**Task to complete**
Please find every line of the listing below where "Australian" occurs and copy it.

**Data records**
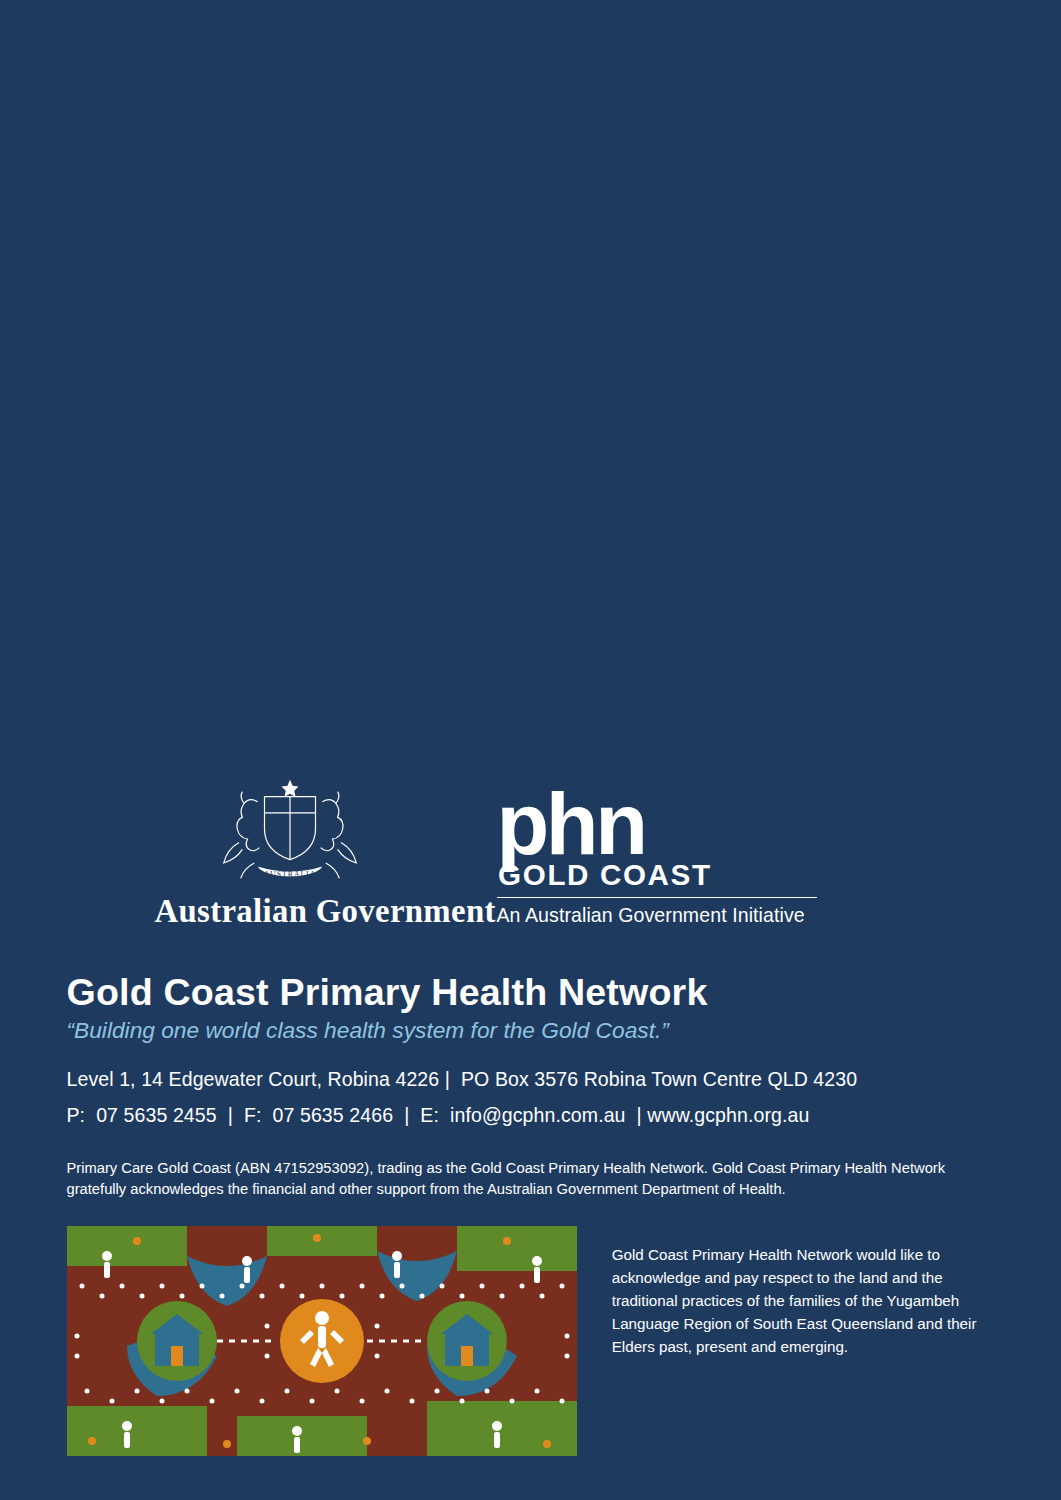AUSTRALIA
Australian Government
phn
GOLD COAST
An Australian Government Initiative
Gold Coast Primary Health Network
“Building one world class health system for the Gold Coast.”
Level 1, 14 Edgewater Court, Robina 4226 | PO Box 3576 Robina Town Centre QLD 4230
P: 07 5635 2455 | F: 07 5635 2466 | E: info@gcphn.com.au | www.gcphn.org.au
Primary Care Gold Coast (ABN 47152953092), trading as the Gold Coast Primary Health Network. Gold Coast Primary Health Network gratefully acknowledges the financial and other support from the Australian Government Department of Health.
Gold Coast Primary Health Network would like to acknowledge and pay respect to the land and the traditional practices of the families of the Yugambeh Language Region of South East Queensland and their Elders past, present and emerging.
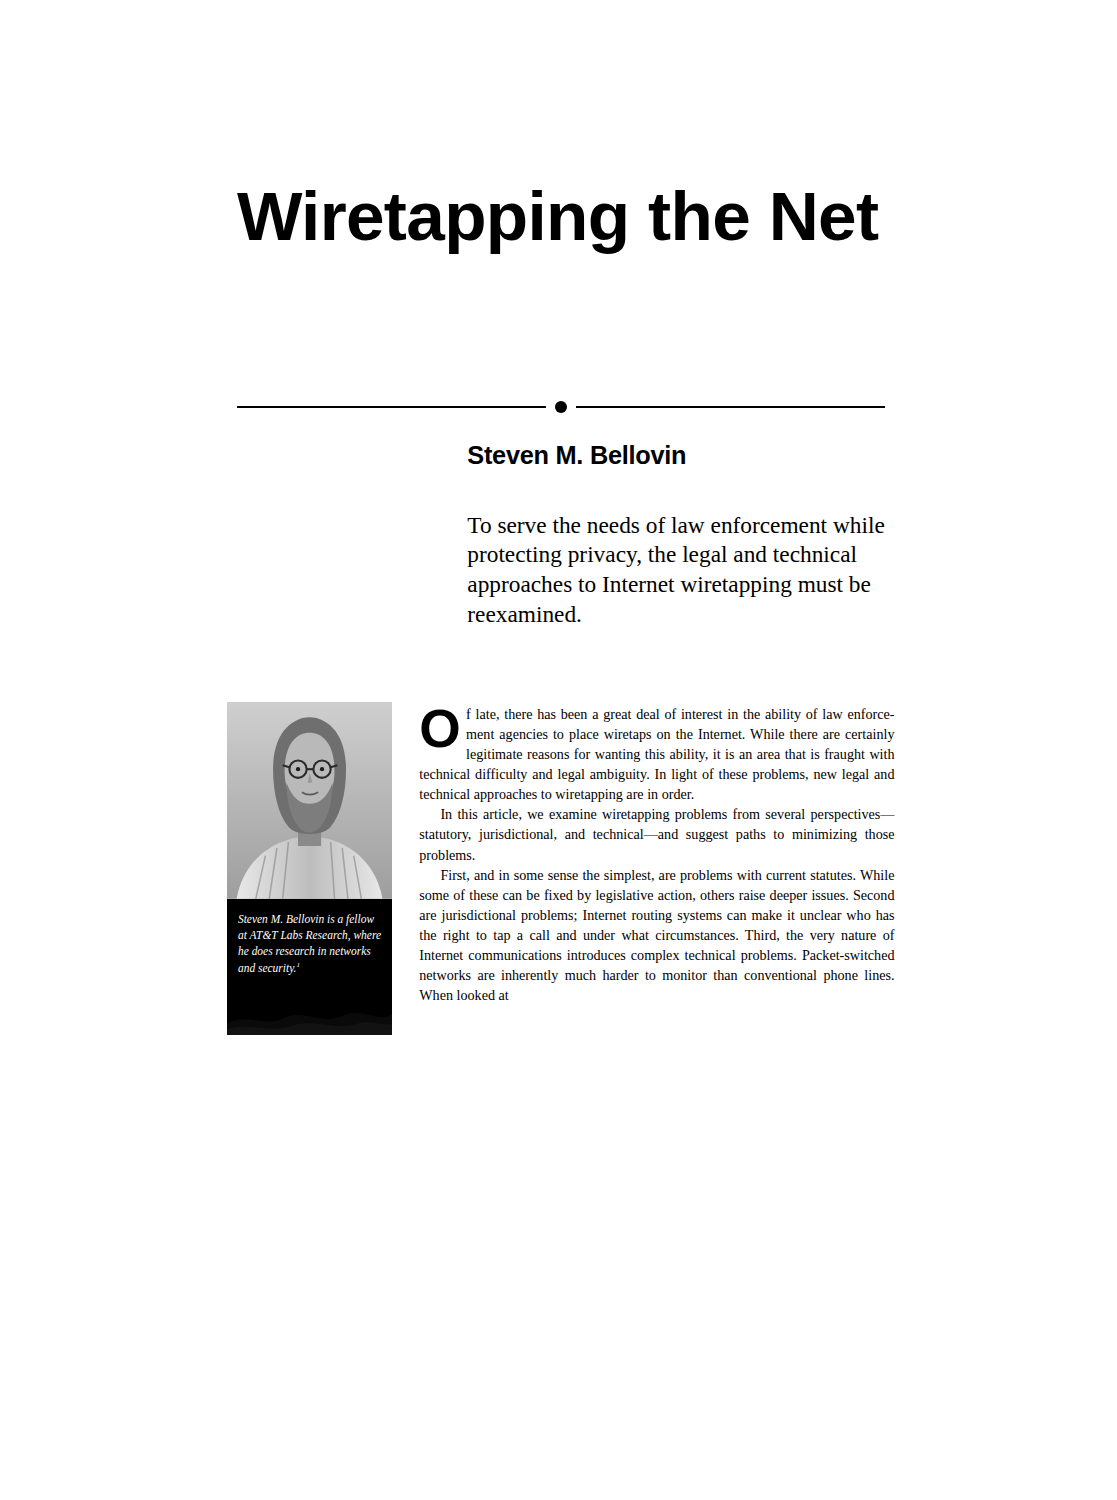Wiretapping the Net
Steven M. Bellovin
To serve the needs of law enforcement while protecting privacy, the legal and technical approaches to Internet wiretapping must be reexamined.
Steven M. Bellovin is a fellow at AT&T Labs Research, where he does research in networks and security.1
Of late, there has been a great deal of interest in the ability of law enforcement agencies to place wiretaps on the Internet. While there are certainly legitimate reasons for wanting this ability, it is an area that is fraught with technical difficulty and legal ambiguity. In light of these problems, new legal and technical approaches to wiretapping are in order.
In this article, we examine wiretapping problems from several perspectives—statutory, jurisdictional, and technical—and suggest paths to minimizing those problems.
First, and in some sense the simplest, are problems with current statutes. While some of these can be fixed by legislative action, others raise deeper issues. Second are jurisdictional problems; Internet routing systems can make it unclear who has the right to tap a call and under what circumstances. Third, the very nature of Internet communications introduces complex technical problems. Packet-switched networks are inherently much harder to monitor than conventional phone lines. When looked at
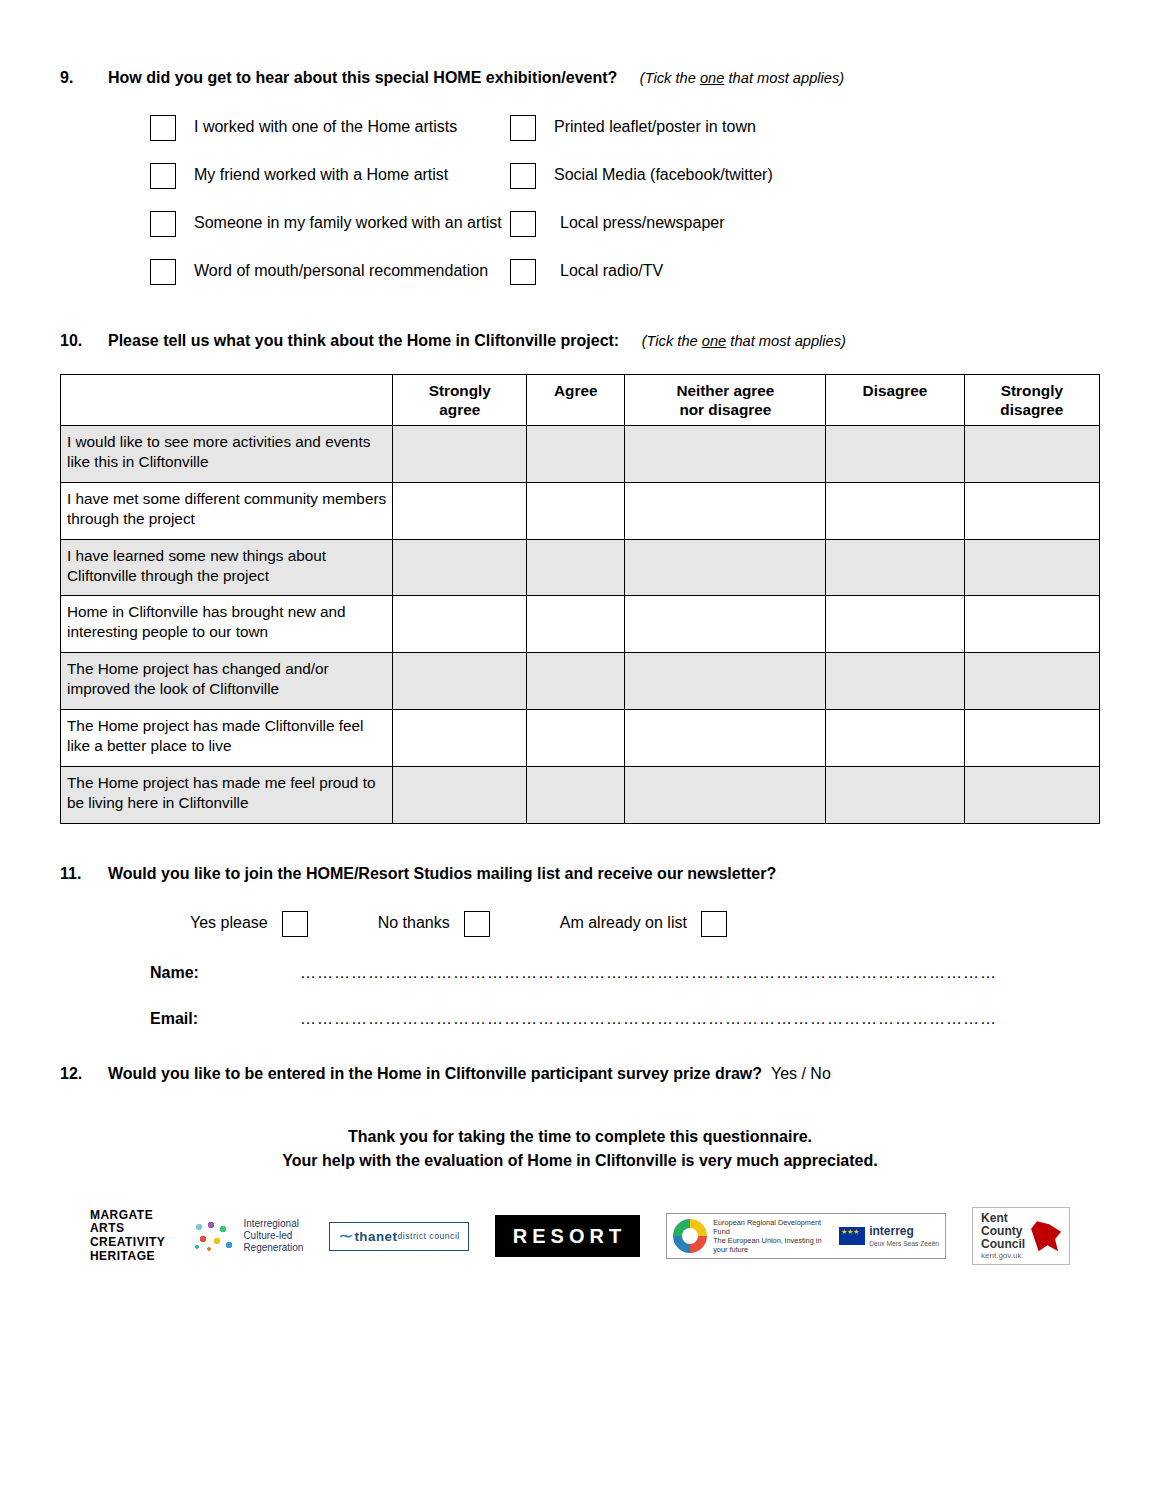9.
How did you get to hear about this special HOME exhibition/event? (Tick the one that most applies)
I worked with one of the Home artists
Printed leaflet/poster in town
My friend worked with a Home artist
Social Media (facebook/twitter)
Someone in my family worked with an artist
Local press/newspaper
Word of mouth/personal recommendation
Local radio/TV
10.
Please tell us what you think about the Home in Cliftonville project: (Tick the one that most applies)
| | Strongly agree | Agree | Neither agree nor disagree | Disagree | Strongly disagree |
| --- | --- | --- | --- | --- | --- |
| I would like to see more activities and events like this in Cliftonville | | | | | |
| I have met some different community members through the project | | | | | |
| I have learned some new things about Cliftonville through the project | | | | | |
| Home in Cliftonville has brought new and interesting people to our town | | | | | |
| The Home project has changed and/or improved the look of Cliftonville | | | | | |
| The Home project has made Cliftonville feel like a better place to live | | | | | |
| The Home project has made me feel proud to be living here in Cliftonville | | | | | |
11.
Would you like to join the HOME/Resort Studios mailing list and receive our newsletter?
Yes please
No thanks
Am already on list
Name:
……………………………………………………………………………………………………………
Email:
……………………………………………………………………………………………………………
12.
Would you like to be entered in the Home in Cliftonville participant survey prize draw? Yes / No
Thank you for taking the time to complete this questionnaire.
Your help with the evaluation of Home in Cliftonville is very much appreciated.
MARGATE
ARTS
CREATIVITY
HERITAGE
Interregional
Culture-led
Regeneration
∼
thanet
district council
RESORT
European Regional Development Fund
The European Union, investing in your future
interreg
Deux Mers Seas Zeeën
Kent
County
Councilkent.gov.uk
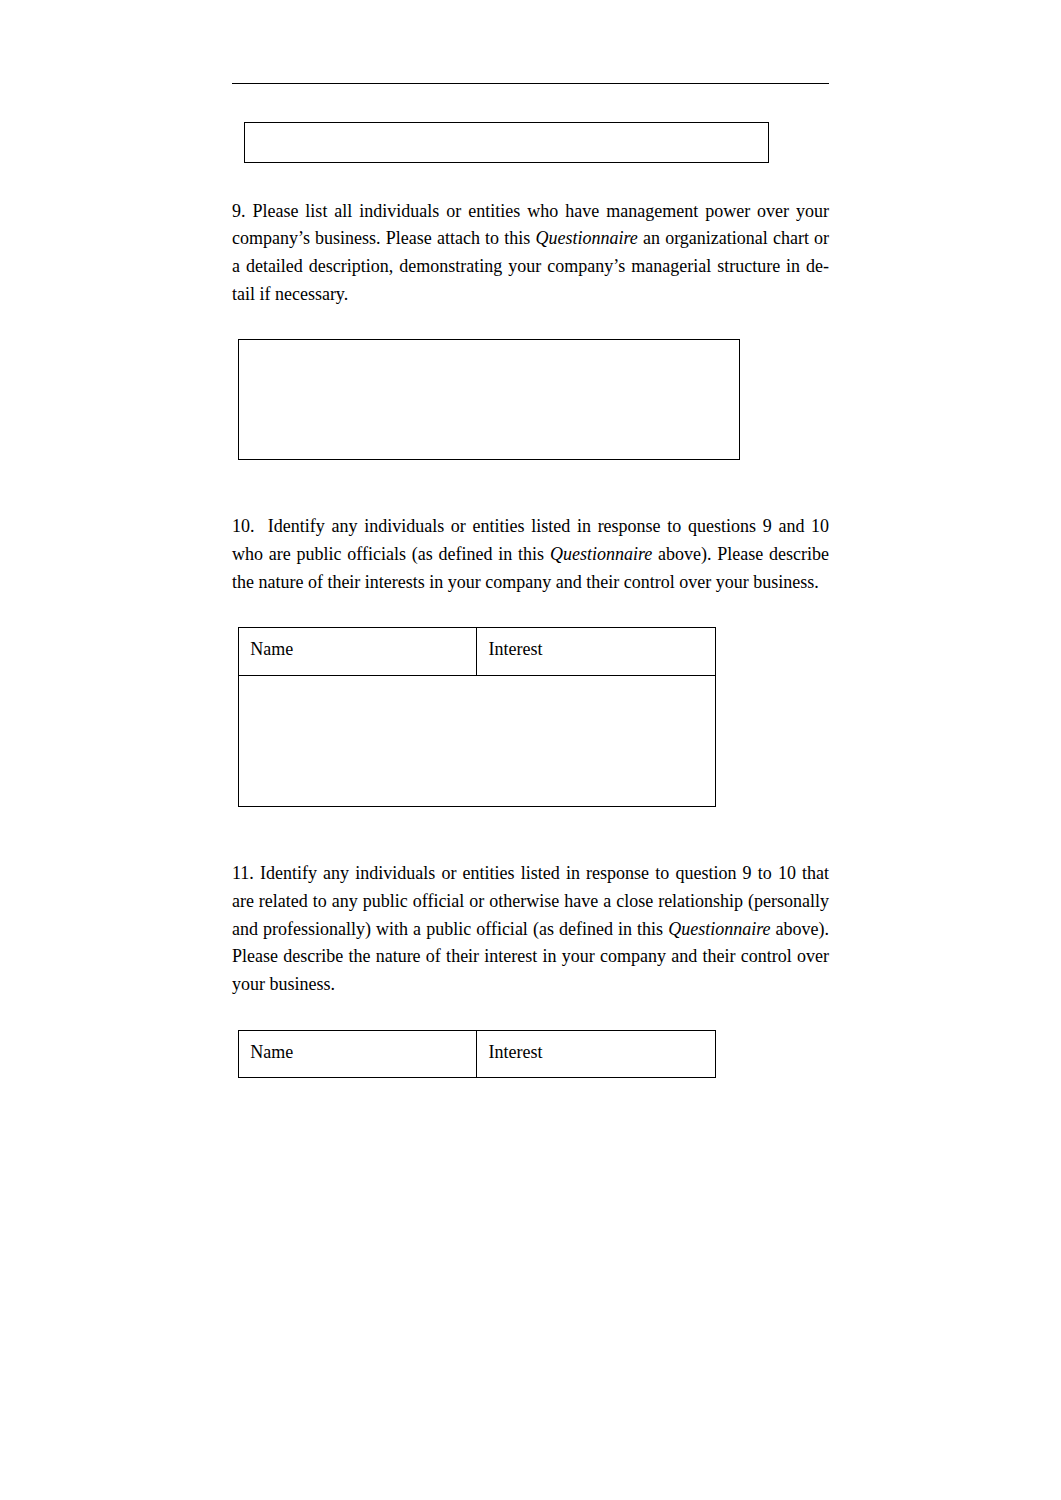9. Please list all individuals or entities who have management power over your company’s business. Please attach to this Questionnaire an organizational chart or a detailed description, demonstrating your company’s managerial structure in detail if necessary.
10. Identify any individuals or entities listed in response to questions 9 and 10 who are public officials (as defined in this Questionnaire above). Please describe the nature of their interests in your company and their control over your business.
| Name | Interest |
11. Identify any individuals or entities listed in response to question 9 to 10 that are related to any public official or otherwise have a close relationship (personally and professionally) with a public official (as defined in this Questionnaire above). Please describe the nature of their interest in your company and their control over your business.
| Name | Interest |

**Result**
Australian Government
An Australian Government Initiative
Primary Care Gold Coast (ABN 47152953092), trading as the Gold Coast Primary Health Network. Gold Coast Primary Health Network gratefully acknowledges the financial and other support from the Australian Government Department of Health.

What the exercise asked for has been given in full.